• WHAT IS REQUIRED: Copy each line of the listing that includes "INSTALLATION".

[Start of Attachment]

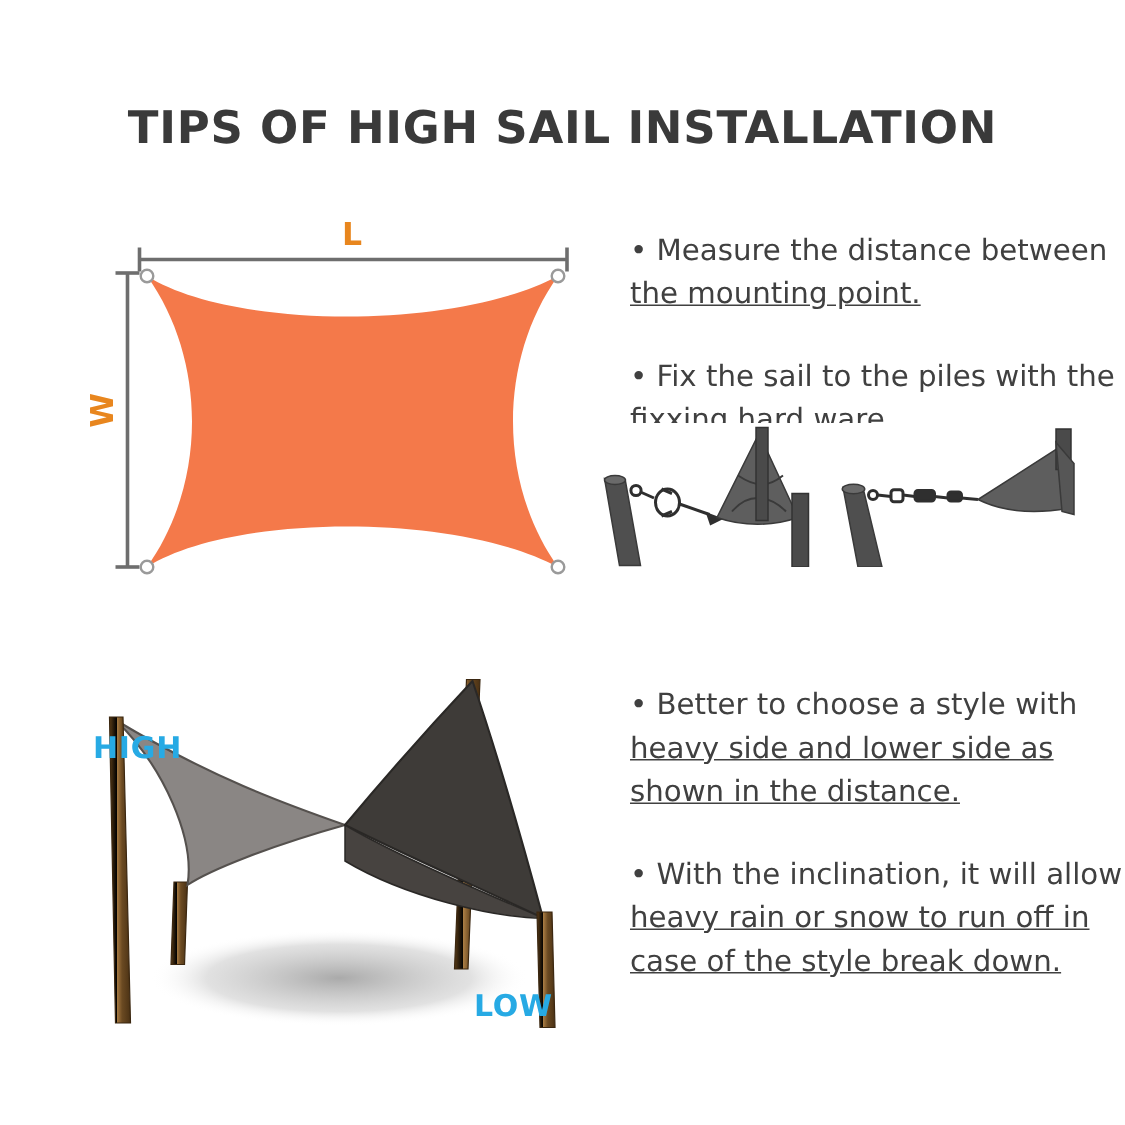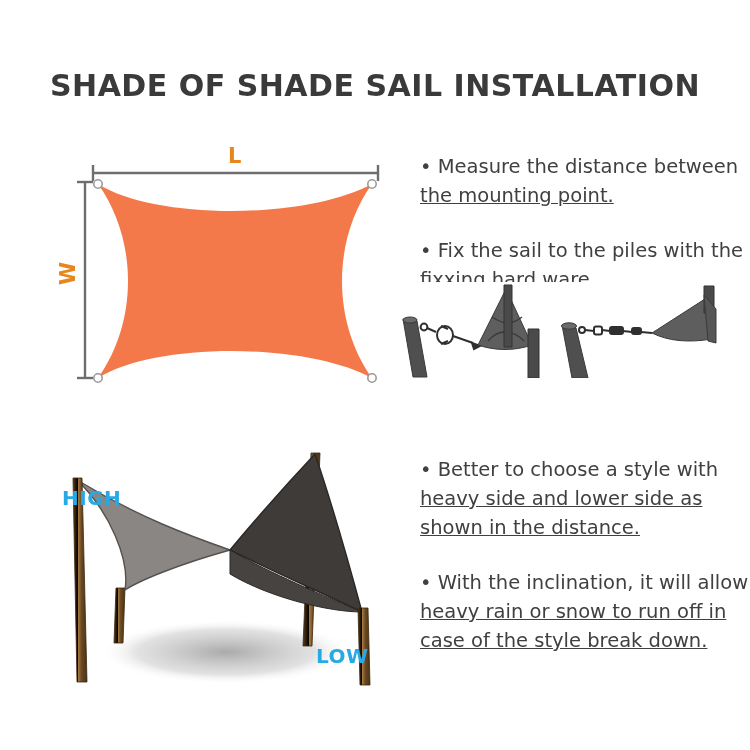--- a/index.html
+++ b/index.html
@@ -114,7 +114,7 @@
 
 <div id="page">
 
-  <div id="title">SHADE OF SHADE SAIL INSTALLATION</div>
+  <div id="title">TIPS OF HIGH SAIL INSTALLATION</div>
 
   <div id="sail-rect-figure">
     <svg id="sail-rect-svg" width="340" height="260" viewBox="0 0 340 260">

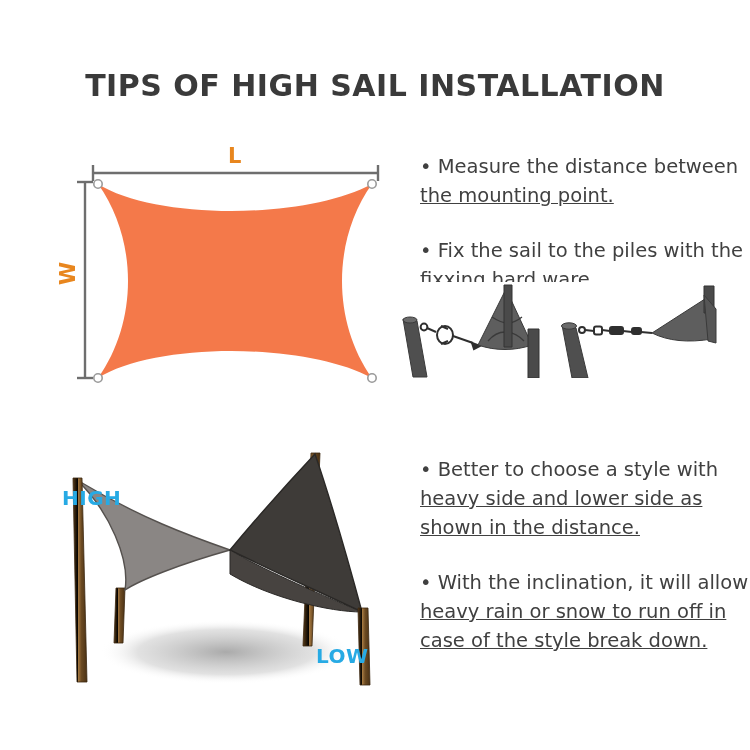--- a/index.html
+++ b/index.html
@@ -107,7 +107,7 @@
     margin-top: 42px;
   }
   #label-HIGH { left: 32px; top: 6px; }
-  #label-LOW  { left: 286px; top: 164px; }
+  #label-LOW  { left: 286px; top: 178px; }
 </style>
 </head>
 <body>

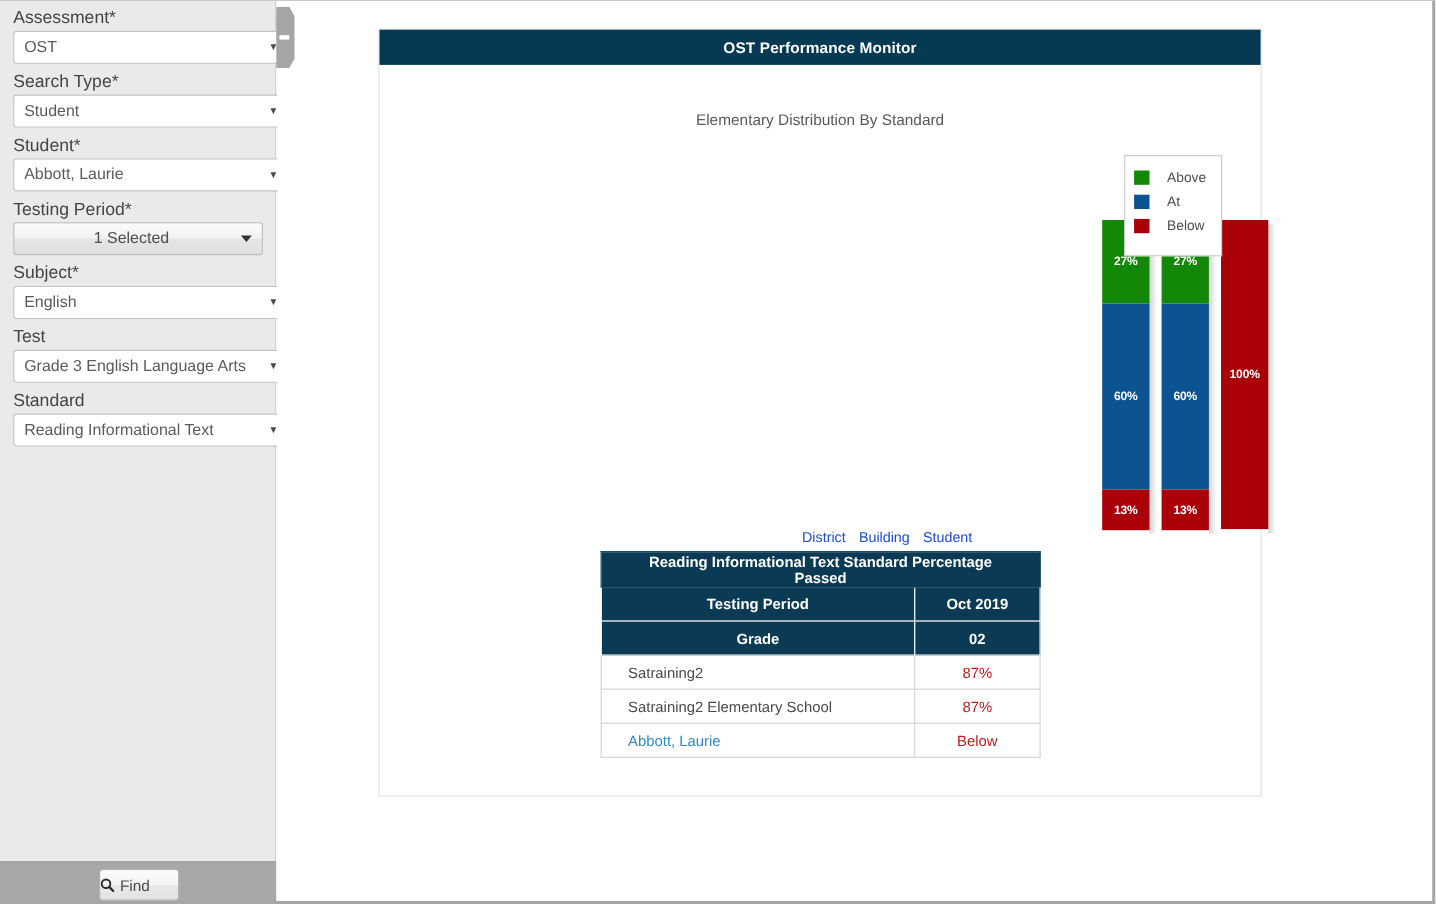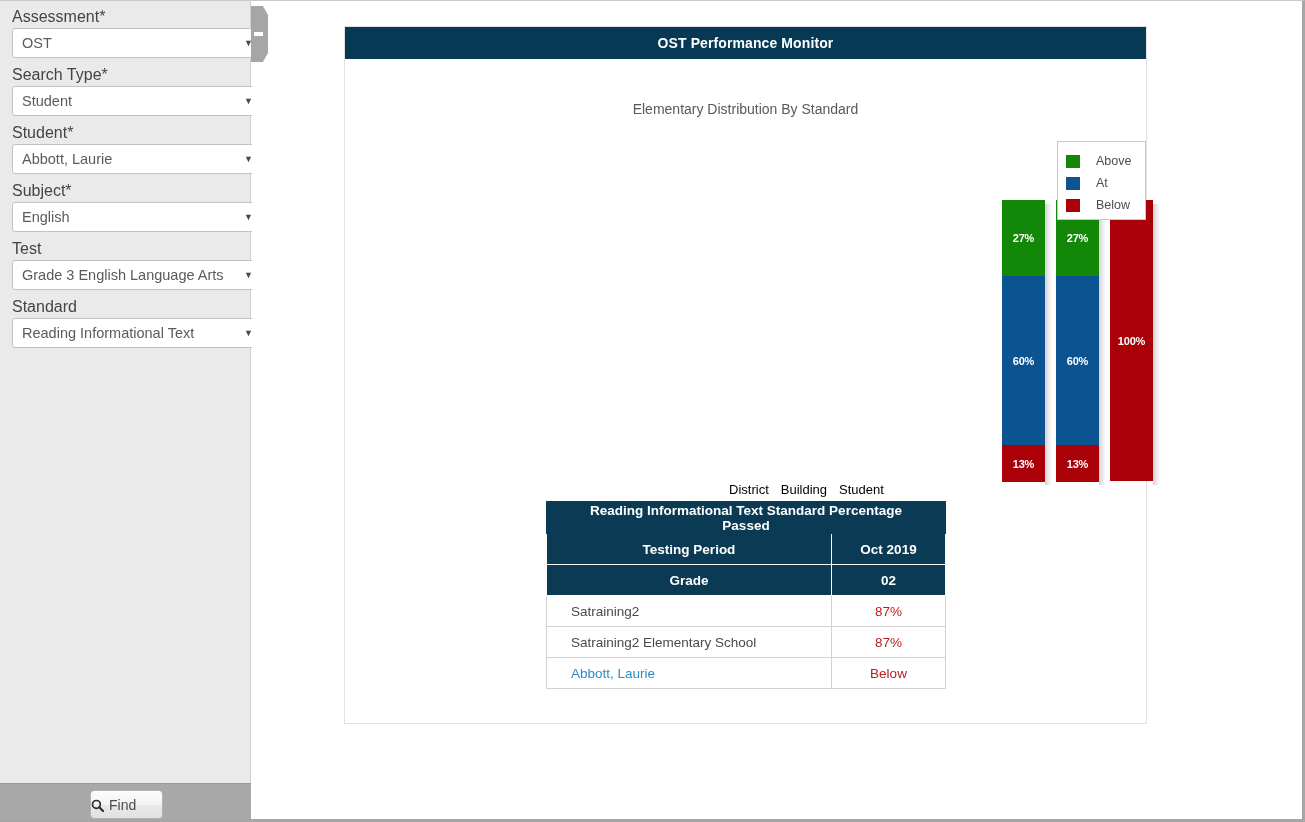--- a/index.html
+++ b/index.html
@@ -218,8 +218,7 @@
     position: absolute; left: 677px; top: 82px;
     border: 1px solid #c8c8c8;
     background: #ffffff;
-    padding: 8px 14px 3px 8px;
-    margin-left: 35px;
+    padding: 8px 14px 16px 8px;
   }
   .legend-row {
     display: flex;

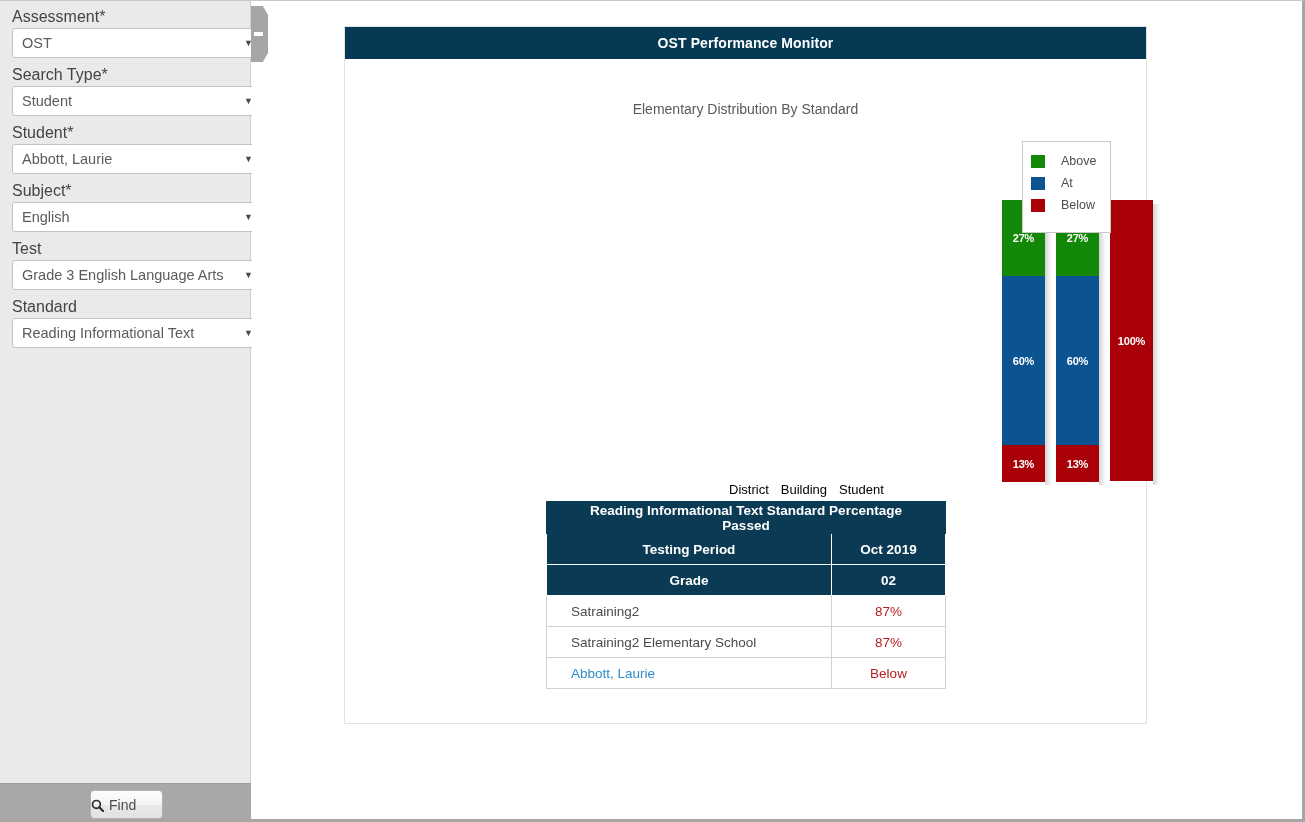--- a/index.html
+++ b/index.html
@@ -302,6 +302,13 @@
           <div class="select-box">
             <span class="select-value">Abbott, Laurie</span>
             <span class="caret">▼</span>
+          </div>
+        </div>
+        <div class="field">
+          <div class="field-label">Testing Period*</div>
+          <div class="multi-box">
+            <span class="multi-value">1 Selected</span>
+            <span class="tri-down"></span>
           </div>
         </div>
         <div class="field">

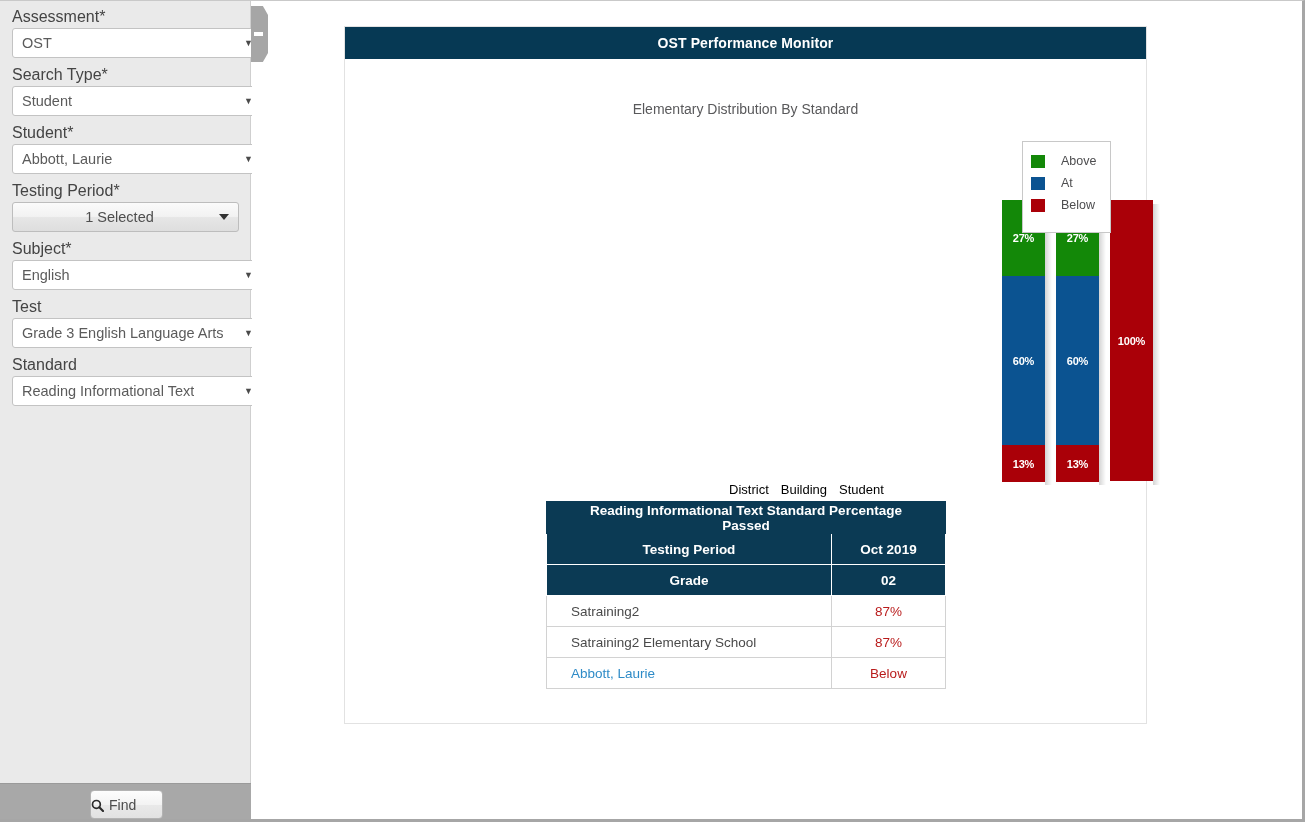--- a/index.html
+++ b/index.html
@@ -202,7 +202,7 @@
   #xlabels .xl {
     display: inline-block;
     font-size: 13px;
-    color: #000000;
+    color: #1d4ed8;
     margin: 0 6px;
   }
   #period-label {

[End of Attachment]

• RESPONSE TO THIS TASK:
-  <div id="title">SHADE OF SHADE SAIL INSTALLATION</div>
+  <div id="title">TIPS OF HIGH SAIL INSTALLATION</div>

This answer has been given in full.